◆ **Ihre Aufgaben**
1 > Tauschen Sie in den Datensätzen vom Anfang bis einschließlich der Zeile mit „alto \key des \major \numericTimeSignature \time 3/2“ das Wort „Viola“ gegen „Bratsche“ aus. Geben Sie diese Zeilen sonst unverändert wieder und lassen Sie die Bilder weg.
2 > Führen Sie den Text über die Fernsehpreise für Sonja Zietlow und Heidi Klum im Anschluss an seinen letzten Satz weiter.

◆ **Ausgewählter Auszug**
◆ ◆ ◆

Sonja Zietlow, seit 2004 Heldin des RTL-Dschungels, hat sich unlängst furchtbar aufgeregt, dass sie in diesem Jahr erneut einen Deutschen Fernsehpreis bekommen hat, diesmal für das frische RTL-Format „Die Verräter – Vertraue niemandem!“. Es würden manchmal Formate ausgezeichnet, „nur weil sie gut gemachtes Fernsehen sind“, ätzte Zietlow. Im Gegensatz dazu bekomme „Ich bin ein Star – Holt mich hier raus!“ erst nach 20 Jahren den ersten Fernsehpreis, „obwohl es das wirklich erfolgreichste Format der letzten 20 Jahre ist. Das ist ein Arschtritt für Dirk Bach, für mich und für Daniel Hartwich.“

Well, abgesehen davon, dass die nun doppelte Fernsehpreisträgerin in ihrer Suada außer Acht ließ, dass die Dschungelshow mit neun Nominierungen sowie einem Deutschen Fernsehpreis im Vorjahr eines der meistberücksichtigten Unterhaltungsformate in der Geschichte des deutschen Fernsehens ist, würde man gerne das hier wissen, weil es ja irgendwie vergleichbare Fälle sind:

Hegt Heidi Klum eigentlich ähnliche Gefühle wie Sonja Zietlow?

Am kommenden Mittwoch in München wird die Präsentatorin und Namensgeberin von „Germany’s Next Topmodel by Heidi Klum“ mit einem „Blauen Panther – TV & Streaming Award“ ausgezeichnet, vormals Bayerischer Fernsehpreis genannt. Damit erhält sie hierzulande zum allerersten Mal eine Fernsehtrophäe, obwohl die Modelshow eines der wirklich erfolgreichsten Formate der letzten 20 Jahre ist, zumindest auf ProSieben. Nicht mal eine Nominierung gab es für GNTM in all der Zeit.

Ob Heidi Klum im Jury-Lob aus Bayern, das sich explizit auf die in diesem Jahr ausgestrahlte 19. Staffel bezieht, „Arschtrittpotenzial“ erkennt oder sich einfach nur ganz dolle freut, ist nicht bekannt und ihre Auskunftsfreude gegenüber DWDL.de ohnehin, nun ja, verhalten. Zum Glück ist ihr Produzent gesprächsbereiter.

◆ ◆ ◆

◆ **Quellenmaterial**
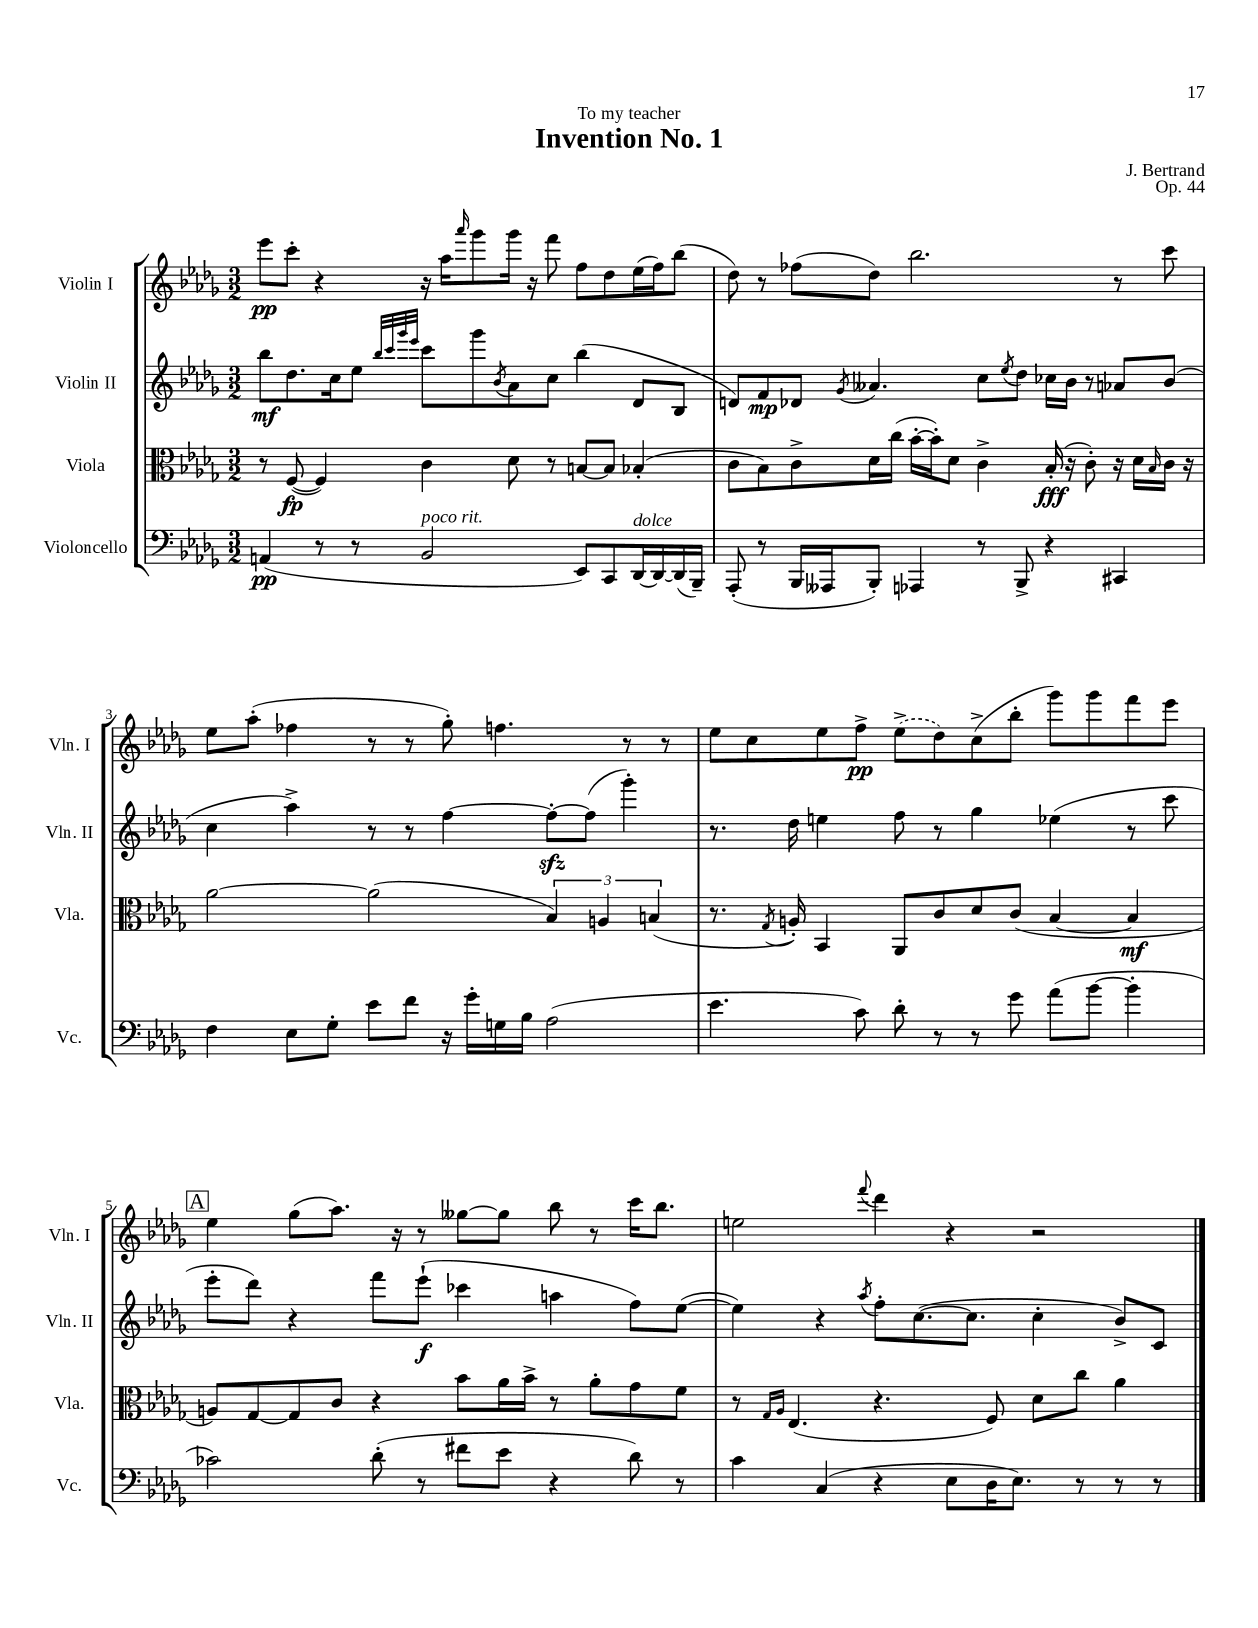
\header { title = "Invention No. 1" composer = "J. Bertrand" dedication = "To my teacher" opus = "Op. 44" }
<<
\new StaffGroup <<
\new Staff = "s0" \with { instrumentName = "Violin I" shortInstrumentName = "Vln. I" } {
    \clef treble \key des \major \numericTimeSignature \time 3/2
    ees'''8\pp c'''8-. r4 r16 aes''16 \grace { aes'''16 } ges'''8 ges'''16 r16 f'''8 f''8 des''8 ees''16( f''16) bes''8( |
    des''8) r8 fes''8( des''8) bes''2. r8 c'''8 |
    ees''8 aes''8-.( fes''4 r8 r8 ges''8-.) f''4. r8 r8 |
    ees''8 c''8 ees''8 f''8->\pp \once \slurDashed ees''8->( des''8) c''8->( bes''8-. ges'''8) ges'''8 f'''8 ees'''8 |
    \mark \markup { \box "A" } ees''4 ges''8( aes''8.) r16 r8 geses''8~ geses''8 bes''8 r8 c'''16 bes''8. |
    e''2 \appoggiatura { f'''8 } des'''4 r4 r2 \bar "|." |
}
\new Staff = "s1" \with { instrumentName = "Violin II" shortInstrumentName = "Vln. II" } {
    \clef treble \key des \major \numericTimeSignature \time 3/2
    bes''8\mf des''8. c''16 ees''8 \grace { bes''32 c'''32 ges'''32 ees'''32 } c'''8 ges'''8 \acciaccatura { bes'8 } aes'8 c''8 bes''4( des'8 bes8 |
    d'8) f'8\mp des'8 \acciaccatura { ges'8 } aeses'4. c''8 \acciaccatura { ees''8 } des''8 ces''16 bes'16 r8 aes'8 bes'8( |
    c''4 aes''4->) r8 r8 f''4~ f''8~-.\sfz f''8( ges'''4-.) |
    r8. des''16 e''4 f''8 r8 ges''4 ees''4( r8 c'''8 |
    \mark \markup { \box "A" } ees'''8-. des'''8) r4 f'''8 ees'''8-!\f( ces'''4 a''4 f''8) ees''8~( |
    ees''4) r4 \acciaccatura { aes''8 } f''8-. c''8.~( c''8. c''4-. bes'8->) c'8 \bar "|." |
}
\new Staff = "s2" \with { instrumentName = "Viola" shortInstrumentName = "Vla." } {
    \clef alto \key des \major \numericTimeSignature \time 3/2
    r8 f8~\fp( f4) c'4 des'8 r8 b8~ b8 bes4-.( |
    c'8 bes8) c'8-> des'16 c''16( bes'16~-. bes'16-.) des'8 c'4-> bes16-.\fff( r16 c'8-.) r16 des'16 \grace { bes16 } c'16 r16 |
    aes'2~ aes'2( \tuplet 3/2 { bes4) a4 b4( } |
    r8. \acciaccatura { ges8 } a16-.) bes,4 aes,8 c'8 des'8 c'8( bes4~ bes4\mf |
    \mark \markup { \box "A" } a8) ges8~ ges8 c'8 r4 bes'8 aes'16 bes'16-> r8 aes'8-. ges'8 f'8 |
    r8 \grace { ges16 aes16 } ees4.( r4. f8) des'8 c''8 aes'4 \bar "|." |
}
\new Staff = "s3" \with { instrumentName = "Violoncello" shortInstrumentName = "Vc." } {
    \clef bass \key des \major \numericTimeSignature \time 3/2
    a,4\pp( r8 r8 bes,2^\markup { \italic "poco rit." } ees,8) c,8 des,16~^\markup { \italic "dolce" } des,16~ des,16( bes,,16--) |
    aes,,8-.( r8 bes,,16 aeses,,16 bes,,8-.) aes,,4 r8 bes,,8-> r4 cis,4 |
    f4 ees8 ges8-. ees'8 f'8 r16 ges'16-. g16 bes16 aes2( |
    ees'4. c'8) des'8-. r8 r8 ges'8 aes'8( bes'8~ bes'4-. |
    \mark \markup { \box "A" } ces'2) des'8-.( r8 fis'8 ees'8 r4 des'8) r8 |
    c'4 c4( r4 ees8 des16 ees8.) r8 r8 r8 \bar "|." |
}
>>
>>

◆ ◆ ◆

◆ **Erwartete Lösungen**
1 >
\header { title = "Invention No. 1" composer = "J. Bertrand" dedication = "To my teacher" opus = "Op. 44" }
<<
\new StaffGroup <<
\new Staff = "s0" \with { instrumentName = "Violin I" shortInstrumentName = "Vln. I" } {
    \clef treble \key des \major \numericTimeSignature \time 3/2
    ees'''8\pp c'''8-. r4 r16 aes''16 \grace { aes'''16 } ges'''8 ges'''16 r16 f'''8 f''8 des''8 ees''16( f''16) bes''8( |
    des''8) r8 fes''8( des''8) bes''2. r8 c'''8 |
    ees''8 aes''8-.( fes''4 r8 r8 ges''8-.) f''4. r8 r8 |
    ees''8 c''8 ees''8 f''8->\pp \once \slurDashed ees''8->( des''8) c''8->( bes''8-. ges'''8) ges'''8 f'''8 ees'''8 |
    \mark \markup { \box "A" } ees''4 ges''8( aes''8.) r16 r8 geses''8~ geses''8 bes''8 r8 c'''16 bes''8. |
    e''2 \appoggiatura { f'''8 } des'''4 r4 r2 \bar "|." |
}
\new Staff = "s1" \with { instrumentName = "Violin II" shortInstrumentName = "Vln. II" } {
    \clef treble \key des \major \numericTimeSignature \time 3/2
    bes''8\mf des''8. c''16 ees''8 \grace { bes''32 c'''32 ges'''32 ees'''32 } c'''8 ges'''8 \acciaccatura { bes'8 } aes'8 c''8 bes''4( des'8 bes8 |
    d'8) f'8\mp des'8 \acciaccatura { ges'8 } aeses'4. c''8 \acciaccatura { ees''8 } des''8 ces''16 bes'16 r8 aes'8 bes'8( |
    c''4 aes''4->) r8 r8 f''4~ f''8~-.\sfz f''8( ges'''4-.) |
    r8. des''16 e''4 f''8 r8 ges''4 ees''4( r8 c'''8 |
    \mark \markup { \box "A" } ees'''8-. des'''8) r4 f'''8 ees'''8-!\f( ces'''4 a''4 f''8) ees''8~( |
    ees''4) r4 \acciaccatura { aes''8 } f''8-. c''8.~( c''8. c''4-. bes'8->) c'8 \bar "|." |
}
\new Staff = "s2" \with { instrumentName = "Bratsche" shortInstrumentName = "Vla." } {
    \clef alto \key des \major \numericTimeSignature \time 3/2

2 >
Jobst Benthues © Redseven Entertainment / Yves Krie
Jobst Benthues ist, was Fernsehpreise betrifft, mehrfach dekoriert. Die von ihm 2008 gegründete und geführte Produktionsfirma Redseven Entertainment holte zum Beispiel 2022 für den One-Shot „Don’t stop the music“ mit Bülent Ceylan sowohl einen Deutschen als auch einen Bayerischen Fernsehpreis. Im Portfolio finden sich seit 2009 „Rosins Restaurants“ und die Abspeckshow „The Biggest Loser“, auch der Langläufer „The Taste“ (2018 für den Deutschen Fernsehpreis nominiert) – und eben „Topmodel“, das die Redseven 2013 von der Tresor TV erbte.

Letzteres Format beschäftigt Benthues allerdings weit länger. Als er noch jung war, Mitte 30, und Unterhaltungschef bei ProSieben, entdeckte er die von Tyra Banks entwickelte amerikanische Formatvorlage „Next Topmodel“ auf der Fernsehmesse in Cannes und lizenzierte sie für seinen Sender. Er war es auch, der letztlich entschied: Wenn es jemand macht, dann Heidi Klum.

Sagen wir’s, wie es ist: Ohne Jobst Benthues wäre die in Bergisch Gladbach geborene Weltbürgerin kein deutscher Fernsehstar geworden. In gewisser Weise gebührt der Blaue Panther also auch ihm, nicht wahr?

„Es ist Heidis Preis und das sehr zurecht“, antwortet der Produzent strahlend wie ausweichend. Sie sei schon immer mehr als nur die Namensgeberin der Show gewesen. GNTM sei ihr Format. Es trage ihre Handschrift. „Wir von der Redseven freuen uns natürlich ganz besonders mit ihr und für sie.“

Um zu erzählen, wie das alles mit Heidi Klum und ihren „Meeedchen“ einmal anfing und überhaupt mit seiner eigenen Fernsehkarriere, hat sich Benthues am Dienstag dieser Woche auf dem Bavariafilm-Gelände in ein Büro mit vielen Bildschirmen zurückgezogen. Seit Anfang Oktober wird dort die 20. Staffel von GNTM gedreht, bis dann der Wanderzirkus demnächst auf große Reise in Klums Wahlheimat Los Angeles geht.

 

"Veränderung steckt in jeder Pore dieses Formats."

 

Zumindest streckenweise wird auch der inzwischen graumelierte Benthues, dem in der TV-Branche (vornehmlich der weibliche Teil) good looks und Charisma attestiert werden, mit am US-Set sein. Sein Hauptjob ist eigentlich die Führung der Redseven-Geschäfte, Development, Akquise und Verkauf. Aber bei dieser Jubiläumsstaffel, die auch für ihn „etwas ganz Besonderes“ ist, hat er sich wieder mehr in die Produzentenrolle begeben, ist wieder mehr hands on.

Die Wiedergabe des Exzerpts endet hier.